What Diseases Does 23andMe Test For?

May 2, 2017

23andMe offers one of the best ancestry DNA tests available, as well as the opportunity to receive health-related reports alongside your ancestry results. Some of our readers still wonder about the overall scope of the health portion of the test, so we’ve decided to comprise this mini-guide and thoroughly explore 23andMe’s screening panel.

Keep reading to learn all the genetic diseases 23andMe tests for, which should help you make the right decision regarding your financial investment. Note that 23andMe is the only ancestry testing service that provides health reports, so if you want to combine these two services, 23andMe is the way to go.

What Diseases Does 23andMe Test For

Genetic Health Risks

This section of the test will inform you whether you’re a carrier of genetic mutations/markers associated with predispositions for certain genetic diseases. 23andMe tests for 7 conditions: 

  • Age-Related Macular Degeneration (ARMS2 and CFH genes tested; relevant to the European ethnicity) 
  • Alpha-1 Antitrypsin Deficiency (SERPINA1 gene tested; relevant to the European ethnicity) 
  • Celiac Disease (HLA-DQA1 and HLA-DQB1 genes tested; relevant to the European ethnicity) 
  • Hereditary Hemochromatosis – HFE‑Related (HFE gene tested; relevant to the European ethnicity) 
  • Hereditary Thrombophilia (F2 and F5 genes tested; relevant to the European ethnicity) 
  • Late-Onset Alzheimer’s Disease (APOE gene tested; relevant to all ethnicities) 
  • Parkinson’s Disease (LRRK2 and GBA genes tested; relevant to the European, Ashkenazi Jewish, and North African Berber populations) 

Some users prefer not knowing about their genetic health risks, so 23andMe offers you the possibility of locking results for the most dangerous illnesses like Parkinson’s and Late-Onset Alzheimer’s.  

Carrier Status

Carrier Status

Carrier reports will tell you if you “carry” a genetic variant for a certain condition. Note that being a carrier doesn’t mean you have to have the genetic condition yourself. You can be asymptomatic and still pass the said genetic variant to your children. With both carrier parents, the child has a 23% chance to develop the condition.

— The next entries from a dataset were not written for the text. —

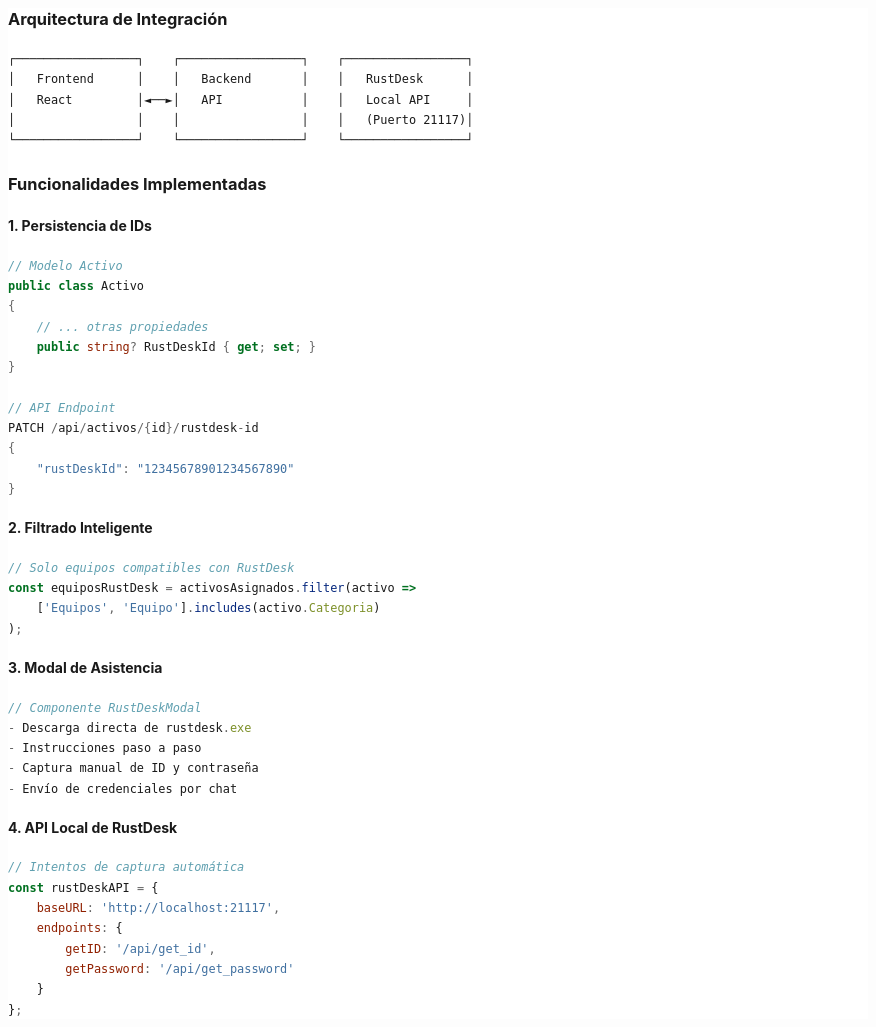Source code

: ### **Arquitectura de Integración**
```
┌─────────────────┐    ┌─────────────────┐    ┌─────────────────┐
│   Frontend      │    │   Backend       │    │   RustDesk      │
│   React         │◄──►│   API           │    │   Local API     │
│                 │    │                 │    │   (Puerto 21117)│
└─────────────────┘    └─────────────────┘    └─────────────────┘
```

### **Funcionalidades Implementadas**

#### **1. Persistencia de IDs**
```csharp
// Modelo Activo
public class Activo
{
    // ... otras propiedades
    public string? RustDeskId { get; set; }
}

// API Endpoint
PATCH /api/activos/{id}/rustdesk-id
{
    "rustDeskId": "12345678901234567890"
}
```

#### **2. Filtrado Inteligente**
```javascript
// Solo equipos compatibles con RustDesk
const equiposRustDesk = activosAsignados.filter(activo => 
    ['Equipos', 'Equipo'].includes(activo.Categoria)
);
```

#### **3. Modal de Asistencia**
```javascript
// Componente RustDeskModal
- Descarga directa de rustdesk.exe
- Instrucciones paso a paso
- Captura manual de ID y contraseña
- Envío de credenciales por chat
```

#### **4. API Local de RustDesk**
```javascript
// Intentos de captura automática
const rustDeskAPI = {
    baseURL: 'http://localhost:21117',
    endpoints: {
        getID: '/api/get_id',
        getPassword: '/api/get_password'
    }
};
```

23andMe will give you carrier status reports regarding 43 different illnesses, including ARSACS, Agenesis of the Corpus Callosum with Peripheral Neuropathy, Autosomal Recessive Polycystic Kidney Disease, Beta Thalassemia and Related Hemoglobinopathies, Bloom Syndrome, Canavan Disease, Congenital Disorder of Glycosylation Type 1a (PMM2-CDG), Cystic Fibrosis, D-Bifunctional Protein Deficiency, Dihydrolipoamide Dehydrogenase Deficiency, Familial Dysautonomia, Fanconi Anemia Group C, GRACILE Syndrome, Gaucher Disease Type 1, Glycogen Storage Disease Type Ia, Glycogen Storage Disease Type Ib, Hereditary Fructose Intolerance, Herlitz Junctional Epidermolysis Bullosa (LAMB3-related), Leigh Syndrome, French Canadian Type, Limb-Girdle Muscular Dystrophy Type 2D, Limb-Girdle Muscular Dystrophy Type 2E, Limb-Girdle Muscular Dystrophy Type 2I, MCAD Deficiency, Maple Syrup Urine Disease Type 1B, Mucolipidosis Type IV, Neuronal Ceroid Lipofuscinosis (CLN5-Related), Neuronal Ceroid Lipofuscinosis (PPT1-Related), Niemann-Pick Disease Type A, Nijmegen Breakage Syndrome, Nonsyndromic Hearing Loss and Deafness, DFNB1 (GJB2-Related), Pendred Syndrome and DFNB4 Hearing Loss, Phenylketonuria and Related Disorders, Primary Hyperoxaluria Type 2, Rhizomelic Chondrodysplasia Punctata Type 1, Salla Disease, Sickle Cell Anemia, Sjögren-Larsson Syndrome, Tay-Sachs Disease, Tyrosinemia Type I, Usher Syndrome Type 1F, Usher Syndrome Type 3A, and Zellweger Syndrome Spectrum (PEX1-Related).